- _Given problem_:
Copy everything from "Mask each instance" down to "Outline aorta; reply", swapping "Segment" for "Delineate" and leaving the rest untouched.
---------- Material provided ----------
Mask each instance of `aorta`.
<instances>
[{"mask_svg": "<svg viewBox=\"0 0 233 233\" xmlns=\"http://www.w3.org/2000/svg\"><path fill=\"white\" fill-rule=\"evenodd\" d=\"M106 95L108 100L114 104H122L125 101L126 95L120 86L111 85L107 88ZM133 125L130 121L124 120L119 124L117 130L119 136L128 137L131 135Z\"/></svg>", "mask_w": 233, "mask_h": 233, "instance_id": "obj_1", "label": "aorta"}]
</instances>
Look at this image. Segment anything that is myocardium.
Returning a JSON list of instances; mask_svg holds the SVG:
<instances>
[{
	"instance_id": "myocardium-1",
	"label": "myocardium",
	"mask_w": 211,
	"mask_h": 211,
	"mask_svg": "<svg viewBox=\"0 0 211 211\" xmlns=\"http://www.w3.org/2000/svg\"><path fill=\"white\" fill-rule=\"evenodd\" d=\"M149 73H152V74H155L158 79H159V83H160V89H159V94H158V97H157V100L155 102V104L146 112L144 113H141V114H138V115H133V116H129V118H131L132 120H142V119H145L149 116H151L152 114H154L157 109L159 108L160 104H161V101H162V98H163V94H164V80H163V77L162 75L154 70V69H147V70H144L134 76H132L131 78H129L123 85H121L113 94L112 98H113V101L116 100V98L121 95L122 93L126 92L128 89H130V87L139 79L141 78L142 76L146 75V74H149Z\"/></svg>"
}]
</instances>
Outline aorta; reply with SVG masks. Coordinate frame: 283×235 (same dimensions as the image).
----------
---------- Material provided ----------
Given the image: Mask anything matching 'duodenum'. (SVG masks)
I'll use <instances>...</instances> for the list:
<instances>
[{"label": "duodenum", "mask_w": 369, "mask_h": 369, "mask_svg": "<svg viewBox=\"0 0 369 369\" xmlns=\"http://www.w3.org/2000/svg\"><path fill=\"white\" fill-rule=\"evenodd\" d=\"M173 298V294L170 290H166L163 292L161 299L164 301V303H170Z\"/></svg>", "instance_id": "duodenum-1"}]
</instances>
----------
---------- Material provided ----------
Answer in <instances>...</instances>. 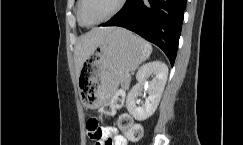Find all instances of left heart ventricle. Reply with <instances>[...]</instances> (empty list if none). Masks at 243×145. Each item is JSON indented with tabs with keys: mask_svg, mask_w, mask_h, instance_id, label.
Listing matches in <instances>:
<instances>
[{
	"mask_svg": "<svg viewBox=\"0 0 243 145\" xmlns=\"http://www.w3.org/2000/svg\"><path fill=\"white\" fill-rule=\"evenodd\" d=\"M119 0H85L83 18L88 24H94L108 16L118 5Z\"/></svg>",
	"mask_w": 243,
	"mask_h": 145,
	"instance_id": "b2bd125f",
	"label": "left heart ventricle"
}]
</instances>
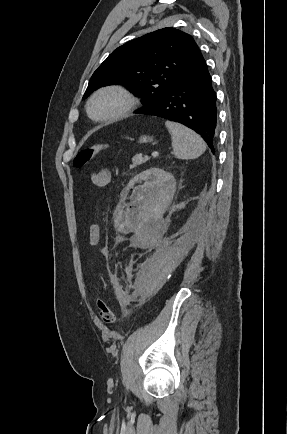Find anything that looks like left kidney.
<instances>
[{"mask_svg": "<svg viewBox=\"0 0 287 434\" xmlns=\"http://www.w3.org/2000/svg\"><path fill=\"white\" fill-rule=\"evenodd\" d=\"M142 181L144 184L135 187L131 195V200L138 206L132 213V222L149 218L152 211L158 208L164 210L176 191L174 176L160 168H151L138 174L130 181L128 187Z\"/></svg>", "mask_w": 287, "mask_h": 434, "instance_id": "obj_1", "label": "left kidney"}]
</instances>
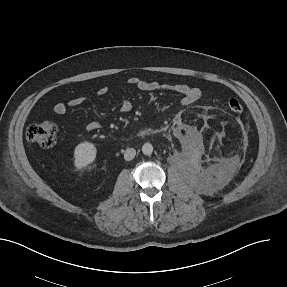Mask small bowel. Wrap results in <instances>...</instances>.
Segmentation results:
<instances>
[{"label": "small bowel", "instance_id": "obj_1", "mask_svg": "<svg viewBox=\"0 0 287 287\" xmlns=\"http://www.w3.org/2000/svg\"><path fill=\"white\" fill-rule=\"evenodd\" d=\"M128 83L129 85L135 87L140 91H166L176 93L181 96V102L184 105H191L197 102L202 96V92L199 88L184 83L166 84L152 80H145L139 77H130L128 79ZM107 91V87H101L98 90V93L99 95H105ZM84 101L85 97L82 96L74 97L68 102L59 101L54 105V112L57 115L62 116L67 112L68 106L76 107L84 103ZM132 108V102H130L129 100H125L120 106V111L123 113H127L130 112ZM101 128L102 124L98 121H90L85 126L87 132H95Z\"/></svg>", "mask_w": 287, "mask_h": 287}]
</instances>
----------
- _The reply_:
Mask each instance of `aorta`.
<instances>
[{"mask_svg": "<svg viewBox=\"0 0 233 233\" xmlns=\"http://www.w3.org/2000/svg\"><path fill=\"white\" fill-rule=\"evenodd\" d=\"M106 95L108 100L114 104H122L125 101L126 95L120 86L111 85L107 88ZM133 125L130 121L124 120L119 124L117 130L119 136L128 137L131 135Z\"/></svg>", "mask_w": 233, "mask_h": 233, "instance_id": "obj_1", "label": "aorta"}]
</instances>
Look at this image. Delineate anything that is myocardium.
Returning a JSON list of instances; mask_svg holds the SVG:
<instances>
[{
	"instance_id": "myocardium-1",
	"label": "myocardium",
	"mask_w": 211,
	"mask_h": 211,
	"mask_svg": "<svg viewBox=\"0 0 211 211\" xmlns=\"http://www.w3.org/2000/svg\"><path fill=\"white\" fill-rule=\"evenodd\" d=\"M149 73H152V74H155L158 79H159V83H160V89H159V94H158V97H157V100L155 102V104L146 112L144 113H141V114H138V115H133V116H129V118H131L132 120H142V119H145L149 116H151L152 114H154L157 109L159 108L160 104H161V101H162V98H163V94H164V80H163V77L162 75L154 70V69H147V70H144L134 76H132L131 78H129L123 85H121L113 94L112 98H113V101L116 100V98L121 95L122 93L126 92L128 89H130V87L139 79L141 78L142 76L146 75V74H149Z\"/></svg>"
}]
</instances>
Outline aorta; reply with SVG masks. Coordinate frame: 283×235 (same dimensions as the image).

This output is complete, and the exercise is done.